GIVEN TEXT =>
===
# Tomb kings - beginning units to get



## falcoso (Apr 7, 2012)

So I ma getting into Tomb Kings and I was wandering what I should get first, I don't want the battalion as I have far too much to paint already - I just want it as a project that goes on in the background. 

So I know that I will need a model to be my Hierophant - Liche Preist? Or is there a better hero for a tomb kings army that can be used. I also heard there is a character that can ressurect models, is this the Liche Preist? CAn someone explain this.

Then there is core, I want ranged as I love how they aren't affected, so I will be needing some tomb warriors, but what else should I get? I know the necrosphinx is meant to be amazing but I just looking at the basics to flesh out my army.

Thanks


----------



## Tim/Steve (Jan 25, 2009)

You need a hierophant which is just the highest ranking priest in your army, a prince is also a good addition to most armies (you won't need a BSB, especially not when starting out). The TK lore allows you to raise models killed from your units: each time a spell affects a unit they get D3+1 wounds back (if my memory serves), less for animated constructs.

Taking lots of archers is always good for TK but they do need infantry blocks as the archers will wither but not massacre. There are many options for combat units but personally I wouldn't look much further then tomb guard. I also highly rate sepulcral stalkers are general units: their shooting is lethal to anything with low initiative, which means they are pretty awesome against most monsters, artillery, undead, ogres, dwarves, lizards and OnG... pretty much anything that isn't an elf.

The last thing that I would always add to a TK army would be a casket of souls. partially this is because it helps buff your magic (helping you keep your army alive) and is horrible to many armies but mostly because its so characterful and 'feels' like it should be part of the army. Not taking one is like beastmen not taking the herdstone or HEs playing without a mage; possible but makes the army feel 'less'.


----------



## falcoso (Apr 7, 2012)

Thanks I will certainly look into the casket and I was planning on getting the stalkers at some point anyway.


----------
===
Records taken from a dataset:
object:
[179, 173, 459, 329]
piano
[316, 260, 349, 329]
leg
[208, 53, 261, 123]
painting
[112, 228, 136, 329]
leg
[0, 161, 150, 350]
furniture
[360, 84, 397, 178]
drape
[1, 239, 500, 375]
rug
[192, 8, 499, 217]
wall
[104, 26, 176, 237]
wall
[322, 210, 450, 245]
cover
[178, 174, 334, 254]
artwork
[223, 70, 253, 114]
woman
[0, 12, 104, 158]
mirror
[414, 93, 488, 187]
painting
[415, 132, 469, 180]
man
===
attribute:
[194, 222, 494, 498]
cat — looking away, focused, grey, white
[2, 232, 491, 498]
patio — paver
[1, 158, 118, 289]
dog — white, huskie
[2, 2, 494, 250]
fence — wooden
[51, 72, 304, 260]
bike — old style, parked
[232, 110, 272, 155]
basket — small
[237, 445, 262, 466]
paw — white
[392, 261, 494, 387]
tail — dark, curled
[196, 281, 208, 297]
===
TASKS FOR THIS EXERCISE =>
A - From the Tomb Kings thread, list every kind of target the reply says sepulcral stalkers are awesome against.
B - Please decide whether each statement agrees with the Tomb Kings thread, answering yes or no and quoting the deciding words.
(i) The first poster wants to buy the battalion.
(ii) The reply says a BSB is not needed when starting out.
(iii) The reply says sepulcral stalkers are effective against elves.
C - Answer these questions from the Tomb Kings thread.
(i) How many wounds does the reply say a unit gets back each time a spell affects it?
(ii) Which combat unit would the reply's author not look much further than?
(iii) What does the first poster say he will certainly look into?
The data is separate material and has no connection to the Tomb Kings thread.

EXPECTED RESPONSES =>
A - Most monsters, artillery, undead, ogres, dwarves, lizards, OnG

B -
(i) No: "I don't want the battalion as I have far too much to paint already"
(ii) Yes: "you won't need a BSB, especially not when starting out"
(iii) No: "pretty much anything that isn't an elf"

C -
(i) D3+1
(ii) Tomb guard
(iii) The casket